S. Korean rally shows support for U.S.

? Thousands of South Koreans staged a pro-U.S. rally Sunday and prayed for North Korea to give up its nuclear ambitions, while an envoy of South Korea’s president-elect urged Washington to hold direct talks with the communist nation.

Returning from a visit to Washington and Tokyo, President-elect Roh Moo-hyun’s envoy said he had made the case for dialogue.

“I asked Washington to open direct U.S.-North Korea talks soon without condition,” Chyung Dai-chul told Korean reporters, according to his aide Park Jin-hyung. Roh takes office Feb. 25.

President Bush believes the standoff can be resolved peacefully, but said Friday that “all options are on the table,” suggesting that Washington would consider military action.

Relations between the United States and North Korea deteriorated in October, when U.S. officials said North Korea had admitted developing nuclear weapons in violation of a 1994 agreement. The United States retaliated by canceling fuel oil shipments.

U.N. nuclear chief Mohamed ElBaradei on Sunday cautioned North Korea about indulging in “nuclear blackmail.”

ElBaradei acknowledged North Korean humanitarian and security needs but said those issues “should be resolved quite independently.”

“The lesson would be very dangerous if it shows that nuclear blackmail pays,” ElBaradei told The Associated Press. “That, I think, is a very dangerous precedent.”

Also Sunday, about 3,000 people attended a pro-U.S. rally in South Korea’s second-largest city, Busan. The demonstrators burned a picture of North Korean leader Kim Jong Il, waved American flags and prayed for an end to North Korea’s nuclear ambitions.

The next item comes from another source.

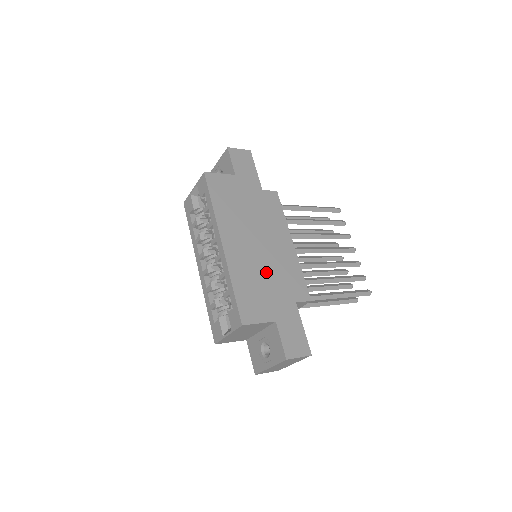
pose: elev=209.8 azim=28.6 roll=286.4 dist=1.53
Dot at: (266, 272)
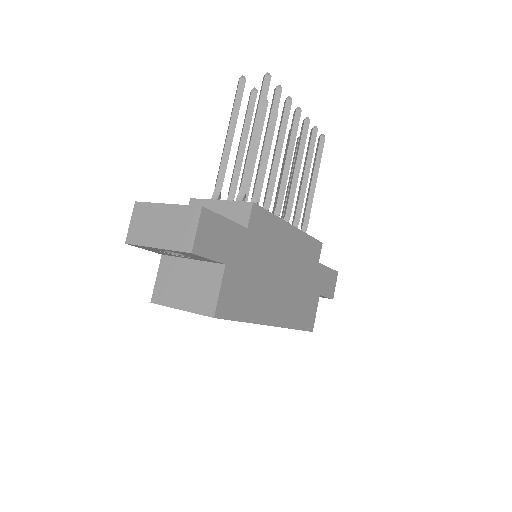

But there is little sign of an end to the standoff after the North suggested it reactivated nuclear facilities that U.S. officials say could produce weapons within months.

North Korea accuses the United States of inciting nuclear tension as a pretext to invade the communist county, and has warned of a “total war” that could devastate both Koreas.

Secretary of Defense Donald Rumsfeld said that most intelligence services know the North Koreans have “one or two nuclear weapons,” and that by May or June “they may have enough nuclear material to make an additional six to eight nuclear weapons.”

ElBaradei said there was no proof North Korea had a nuclear weapons program, but he pointed out that it was known to have plutonium.